$\text{Notations}$
Let $\pi(n)$ be the prime countiong function.
Let $\alpha(n)$ denote the number of prime factors of $n$ and $\beta(n)$ the sum of the prime factors of $n$. In other words, if $$n=p_1^{x_1}p_2^{x_2}...p_m^{x_m}$$ then $\alpha(n)=m$ and $\beta(n)=p_1+p_2+...+p_m$
(I changed the notations; It was pointed out in the comments that $\psi$ and $\omega$ are other functions and they were misleading)
$\text{Statement}$
Let $\pi(n)$ be the prime counting function, $\psi(n)$ the number of prime factors and $\omega(n)$ the sum of the prime factors of $n$. Prove or disprove that there are infinitely many $n$ such that: $$\pi(n)=\alpha(n)\beta(n)$$
$\text{Some other observations}$
Here are the first solutions:
4, 120, 437, 546, 620, 8144, 11509, 170049, 170907, 340655, 478476, 789575
Also, if we use the Prime Number Theorem ($\pi(n)$ is aproximatively $\frac{n}{\ln(n)}$) we can derive solutions in an exhaustive manner. For example, find at what point $\frac{n}{\pi(n)}$ is aproximatively $\frac{47}{2}$ and then subtract $47$ from $n$ until you get the solution. Using this method we get $45764089927$ which in fact works.
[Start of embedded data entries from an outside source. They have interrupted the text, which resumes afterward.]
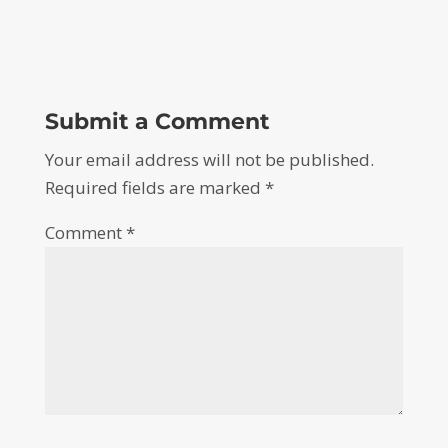
Submit a Comment
Your email address will not be published.
Required fields are marked
*
Comment
*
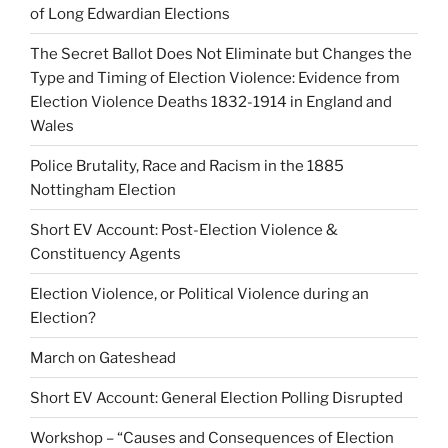
of Long Edwardian Elections
The Secret Ballot Does Not Eliminate but Changes the
Type and Timing of Election Violence: Evidence from
Election Violence Deaths 1832-1914 in England and
Wales
Police Brutality, Race and Racism in the 1885
Nottingham Election
Short EV Account: Post-Election Violence &
Constituency Agents
Election Violence, or Political Violence during an
Election?
March on Gateshead
Short EV Account: General Election Polling Disrupted
Workshop – “Causes and Consequences of Election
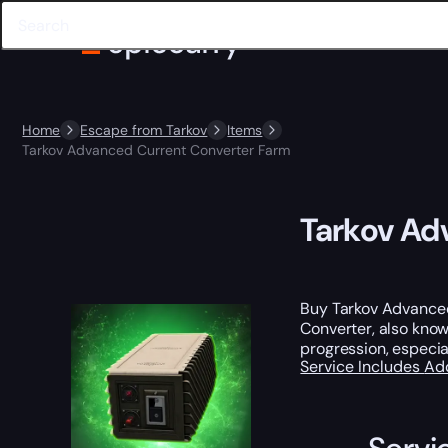
Home
Escape from Tarkov
Items
Tarkov Advanced Current Converter Farm
Tarkov Ad
Buy Tarkov Advanced
Converter, also know
progression, especial
Service Includes
Ad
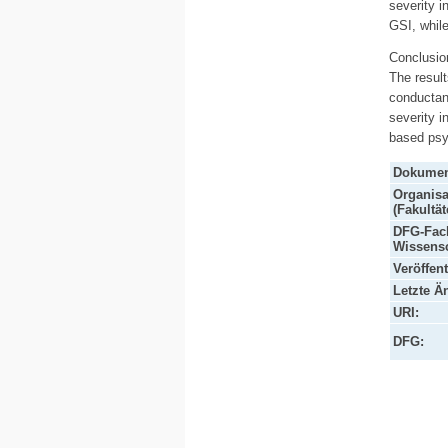
severity i
GSI, while
Conclusio
The result
conductan
severity i
based psy
Dokumen
Organisa
(Fakultät
DFG-Fach
Wissensc
Veröffen
Letzte Ä
URI:
DFG:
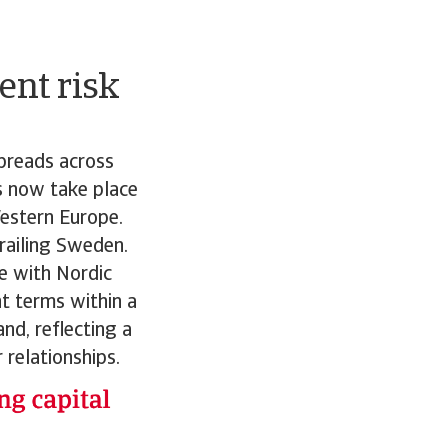
ent risk
preads across
s now take place
estern Europe.
railing Sweden.
ne with Nordic
t terms within a
nd, reflecting a
 relationships.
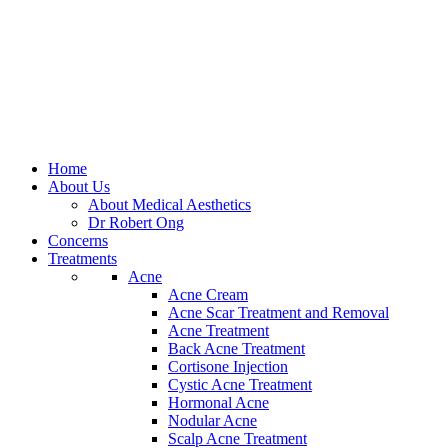
Home
About Us
About Medical Aesthetics
Dr Robert Ong
Concerns
Treatments
Acne
Acne Cream
Acne Scar Treatment and Removal
Acne Treatment
Back Acne Treatment
Cortisone Injection
Cystic Acne Treatment
Hormonal Acne
Nodular Acne
Scalp Acne Treatment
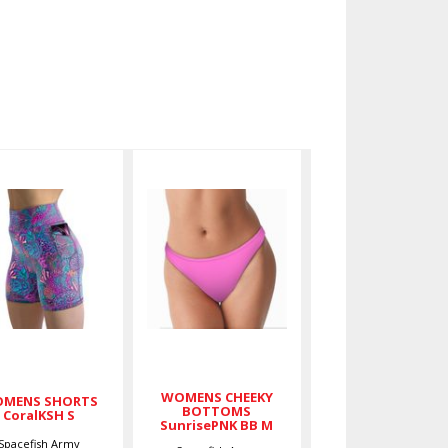
WOMENS
WOMENS
SHORTS
CHEEKY
CoralKSH S
BOTTOMS
SunrisePNK
$59.00
BB M
$36.00
WOMENS CHEEKY
MENS SHORTS
BOTTOMS
CoralKSH S
SunrisePNK BB M
Spacefish Army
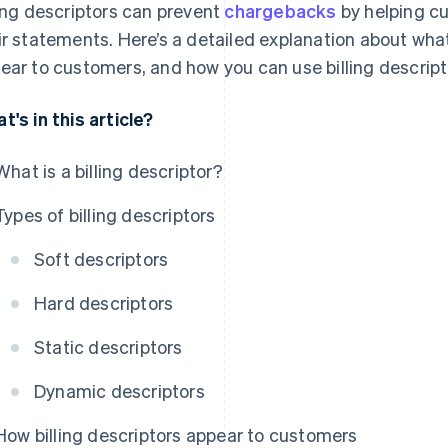
ling descriptors can prevent
chargebacks
by helping cu
ir statements. Here’s a detailed explanation about what
ear to customers, and how you can use billing descrip
t's in this article?
What is a billing descriptor?
Types of billing descriptors
Soft descriptors
Hard descriptors
Static descriptors
Dynamic descriptors
How billing descriptors appear to customers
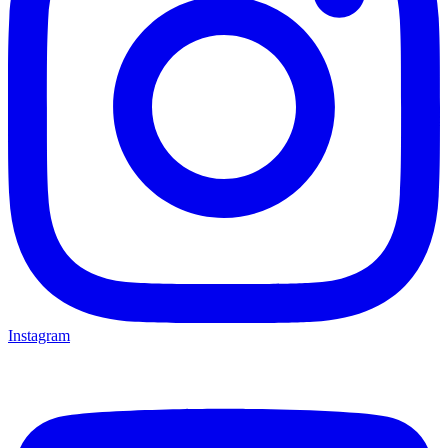
Instagram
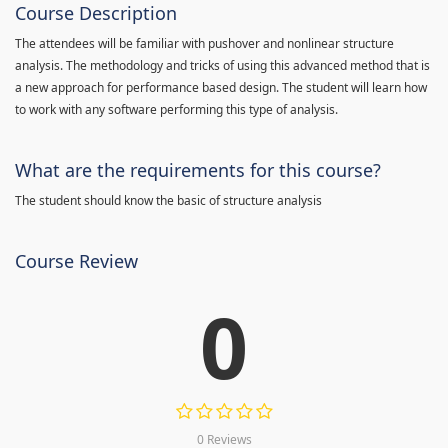
Course Description
The attendees will be familiar with pushover and nonlinear structure
analysis. The methodology and tricks of using this advanced method that is
a new approach for performance based design. The student will learn how
to work with any software performing this type of analysis.
What are the requirements for this course?
The student should know the basic of structure analysis
Course Review
0
0 Reviews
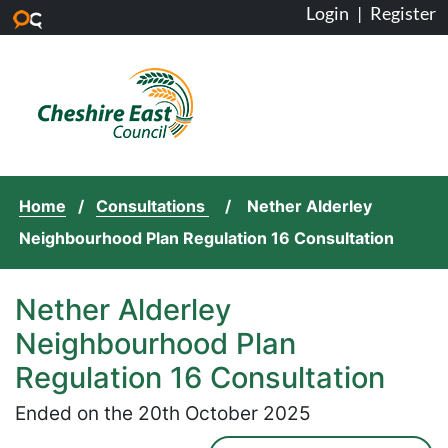
Login
|
Register
Skip to main content
Home
Consultations
Nether Alderley
Neighbourhood Plan Regulation 16 Consultation
Nether Alderley
Neighbourhood Plan
Regulation 16 Consultation
Ended on the 20th October 2025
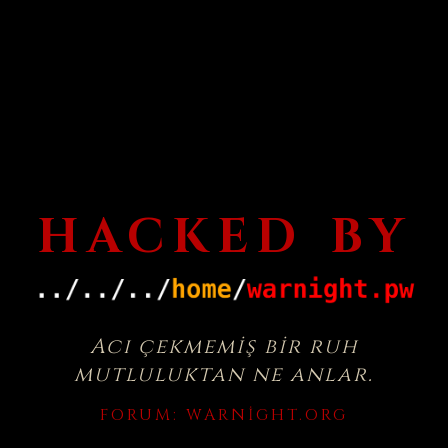
HACKED BY
Acı çekmemiş bir ruh
mutluluktan ne anlar.
FORUM:
WARNIGHT.ORG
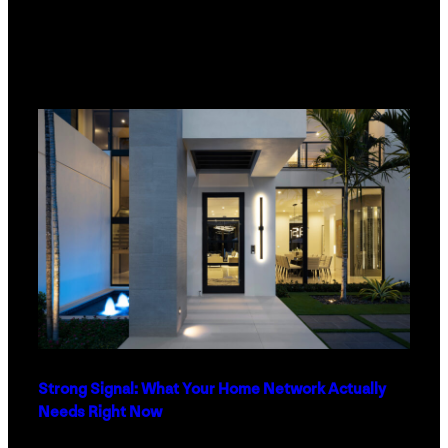
Strong Signal: What Your Home Network Actually
Needs Right Now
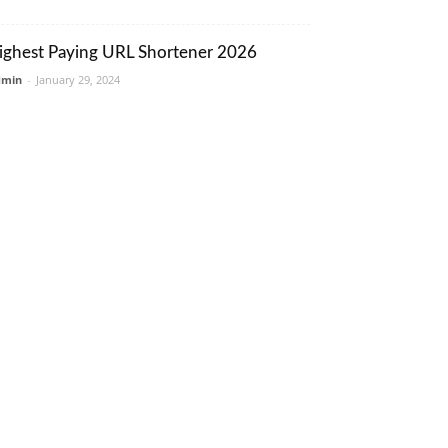
ighest Paying URL Shortener 2026
dmin
-
January 29, 2024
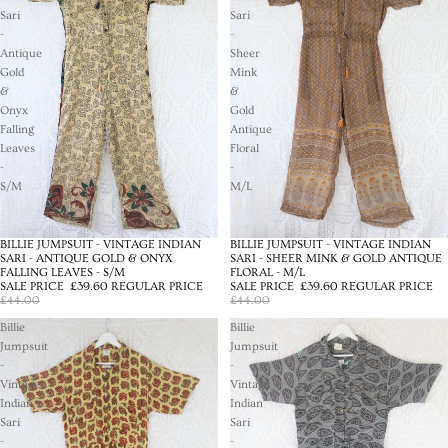
Sari
Sari
-
-
Antique
Sheer
Gold
Mink
&
&
Onyx
Gold
Falling
Antique
Leaves
Floral
-
-
S/M
M/L
BILLIE JUMPSUIT - VINTAGE INDIAN
BILLIE JUMPSUIT - VINTAGE INDIAN
SALE
SALE
SARI - ANTIQUE GOLD & ONYX
SARI - SHEER MINK & GOLD ANTIQUE
FALLING LEAVES - S/M
FLORAL - M/L
SALE PRICE
£39.60
REGULAR PRICE
SALE PRICE
£39.60
REGULAR PRICE
£44.00
£44.00
Billie
Billie
Jumpsuit
Jumpsuit
-
-
Vintage
Vintage
Indian
Indian
Sari
Sari
-
-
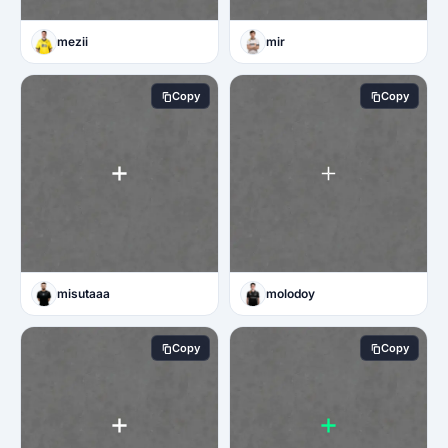
mezii
mir
Copy
Copy
misutaaa
molodoy
Copy
Copy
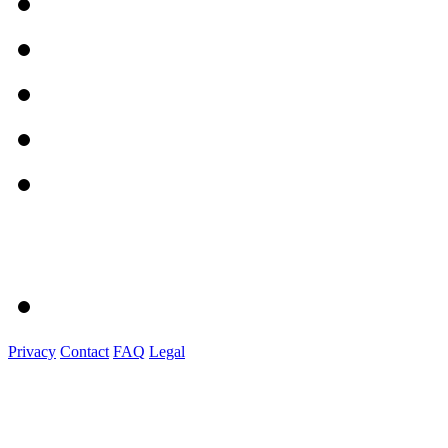
Privacy
Contact
FAQ
Legal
$\text{Why is it an interesting problem?}$
I find it rather interesting due to the unusual relationship between these $3$ functions. I played a while with several arithmetic functions and couldn't find strong conection between them, but the equation $\pi(n)=\alpha(n)\cdot\beta(n)$ seems promising.
Here is a naive start I came up with (which is nothing but crude bounding) but it shows that if we divide such an $n$ by the largest prime divisor of itself, the remaining part should be small enough.
Suppose $p_m$ is the largest prime. Note that $\omega(n) \le m p_m$, so $\pi(n) \le m^2 p_m$, and $\omega(n) \ge p_m$, so $\pi(n) \ge m p_m \ge p_m$. Now note that $n \ge p_1 \cdots p_m \ge 2^m$, so $m \le \log_2 n$. Since for large enough $n$, $\pi(n)$ is bounded between $(1 \pm \varepsilon) \cdot \frac{n}{\ln n}$, we have the bounds $\frac{\ln n}{1 + \varepsilon} \le \frac{n}{p_m} \le \frac{(\ln n) \cdot (\log_2 n)^2}{1 - \varepsilon}$, and as a consequence of this, the fraction mentioned should be bounded above by the order of $(\ln n)^3$ and below by the order of $\ln n$.